2020年9月2日水曜日

(写真:読売新聞)© 読売新聞 (写真:読売新聞)  キャッシュカードの端にハサミで切り込みを入れ、使えなくなったように見せかけて持ち去る手口の特殊詐欺が全国で相次いでいることが警察当局への取材でわかった。東京都内では今年、8月までに185件が発生し、計約4億円が不正に引き出された。ハサミを入れる場所などを記した犯行マニュアルが出回っているとみられ、警視庁などが警戒を強めている。
■警察官装う
 「大阪や札幌のコンビニ店で、あなたの口座から60万円が引き出された」。目黒区の70歳代の女性宅に6月、警察官を装う男から電話があった。気が動転した女性は、問われるまま暗証番号を答えた。
 数時間後、警察の偽職員証を示す若い女が女性宅に現れた。「犯罪に使われたので破棄する」。女性からキャッシュカード8枚とクレジットカードを受け取ると、目の前で次々にハサミを入れ、「裁判所に持って行く」と言って封筒に入れて持ち去ったという。
 3日後、詐取されたカードで計1687万円が不正に引き出されたことが銀行からの連絡で判明し、女性は警視庁に通報した。

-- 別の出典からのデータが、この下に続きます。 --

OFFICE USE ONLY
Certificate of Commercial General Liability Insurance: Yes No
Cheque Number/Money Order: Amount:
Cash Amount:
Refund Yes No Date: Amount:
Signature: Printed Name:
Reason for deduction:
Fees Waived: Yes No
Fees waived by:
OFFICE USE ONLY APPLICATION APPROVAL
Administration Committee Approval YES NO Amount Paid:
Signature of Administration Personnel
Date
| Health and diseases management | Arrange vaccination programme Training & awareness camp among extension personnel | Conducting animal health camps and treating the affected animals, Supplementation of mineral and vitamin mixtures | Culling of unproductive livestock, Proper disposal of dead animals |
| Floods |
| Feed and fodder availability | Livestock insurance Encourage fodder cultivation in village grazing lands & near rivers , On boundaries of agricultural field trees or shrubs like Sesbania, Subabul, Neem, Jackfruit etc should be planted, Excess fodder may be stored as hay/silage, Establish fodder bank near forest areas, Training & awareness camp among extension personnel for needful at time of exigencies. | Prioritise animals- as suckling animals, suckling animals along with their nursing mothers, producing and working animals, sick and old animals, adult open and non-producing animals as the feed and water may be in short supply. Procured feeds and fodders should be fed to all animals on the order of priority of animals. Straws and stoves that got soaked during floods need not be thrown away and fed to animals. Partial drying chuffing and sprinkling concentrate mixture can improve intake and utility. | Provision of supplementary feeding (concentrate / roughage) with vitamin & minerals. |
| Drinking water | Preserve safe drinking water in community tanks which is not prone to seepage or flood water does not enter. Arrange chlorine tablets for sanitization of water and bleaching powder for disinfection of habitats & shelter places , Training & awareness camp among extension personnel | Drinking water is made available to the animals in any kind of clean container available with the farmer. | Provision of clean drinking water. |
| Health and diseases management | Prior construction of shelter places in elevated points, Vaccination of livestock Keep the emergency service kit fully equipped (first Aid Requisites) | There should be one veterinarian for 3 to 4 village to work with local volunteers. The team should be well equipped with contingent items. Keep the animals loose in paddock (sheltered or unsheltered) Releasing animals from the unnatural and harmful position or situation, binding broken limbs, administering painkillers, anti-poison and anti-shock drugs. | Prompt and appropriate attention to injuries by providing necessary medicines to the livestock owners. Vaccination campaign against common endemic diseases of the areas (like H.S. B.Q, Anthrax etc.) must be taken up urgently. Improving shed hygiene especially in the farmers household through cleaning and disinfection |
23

 警視庁によるとカードに切り込みを入れても、磁気テープやICチップなどが傷つかなければATMで使える。同様の詐欺は2月に確認された後、5月22件、6月31件、7月59件と増加し、8月は61件に上った。
 被害は北海道、宮城、埼玉、愛知、大阪、広島、福岡など、広い地域で確認されている。警察官を装うケースが多く、被害者の大半は高齢者だった。